Figure 7 presents orthogonal projections of structural OCT, OCTA, and BwOA volumes acquired in vivo from a minipig with the prism nerve holder using our PS-OCT system. Each image represents five averaged adjacent projections. Although fascicles can be seen on structural OCT [Fig. 7(a)] direct nerve images, structural OCT images from the mirror side views provide poor fascicular contrast and low image signal-to-noise ratio due to absorption and scattering in the presence of blood. However, such fascicles are clearly visualized in the BwOA images [Fig. 7(c)], where the difference in optical axis orientation between fascicles and collagenous epineurium is clearly observed. Additional information from the mirror side views of the nerve indicates fat and connective tissue (“bubbling” structures with no defined optic axis orientation) present on one side of the nerve. Our PS-OCT results [Fig. 7(c)] demonstrate that distinct fascicles in minipig vagus nerves provide lower retardation relative to epineural layers with high OCT signal intensity.

Fig. 7

Multimodal OCT projections of a minipig vagus nerve imaged using the magnetic prism nerve holder. (a) Structural OCT, (b) OCTA, and (c) BwOA. Orthogonal projections were generated at the coordinates outlined by dashed circles located within a large fascicle. Scale bar: 1 mm.
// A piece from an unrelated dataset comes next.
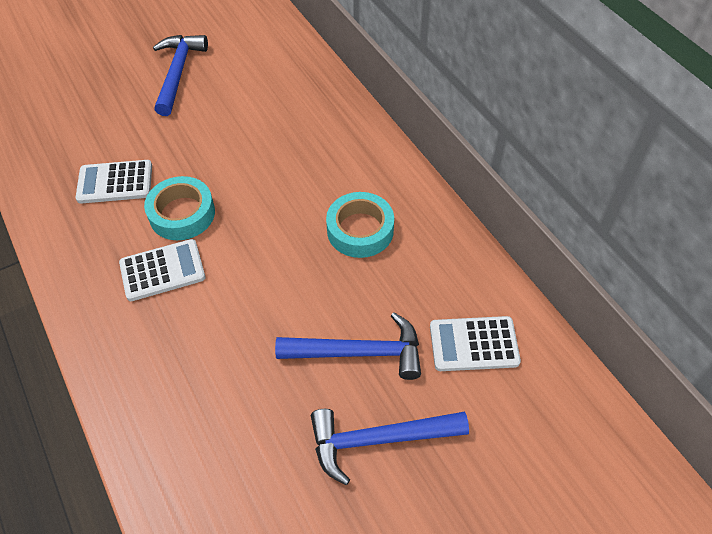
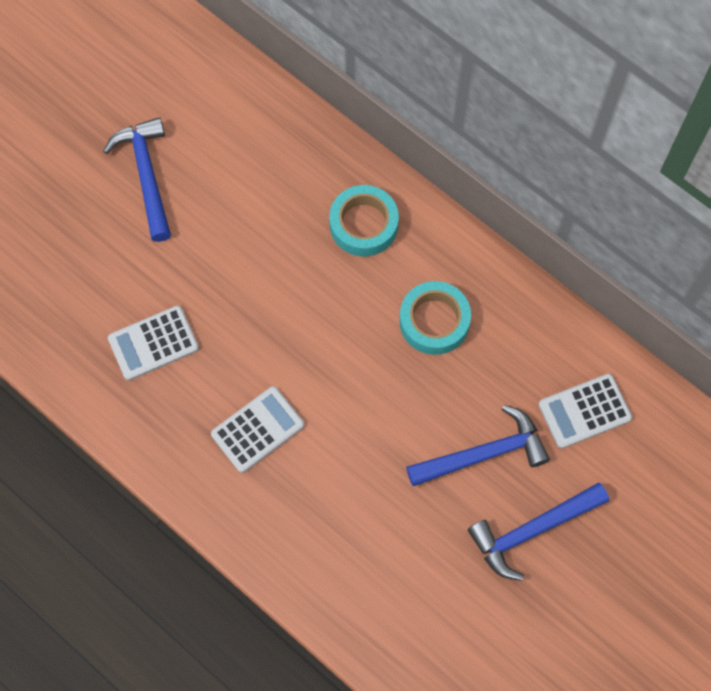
camera: 20 degrees left, 15 degrees up
(182, 214) = (244, 359): turquoise tape -> turquoise tape (363, 224)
En face OCTA projections [Fig. 7(b)] show a vast network of blood vessels running both along and across the nerve. Although some of the blood vessels visible through mirror prisms do not appear in the en face projection due to apparent difference in imaging depth, those blood vessels are visible in the cross-sectional images. Additional noise mitigation and motion suppression is achieved with a scanning protocol acquiring B-scans along the nerve. Figure 8 demonstrates the difference in OCTA imaging quality between mirror scanning protocols along the nerve and across the same nerve. Both volumes were acquired from identical FOVs.

Fig. 8

Comparison of en face OCTA projections of a minipig vagus nerve imaged in vivo using the magnetic prism nerve holder with orthogonal scanning strategies. (a) Fast scanning mirror scans the beam across the nerve and (b) B-scans acquired along the nerve. Scale bars: 1 mm.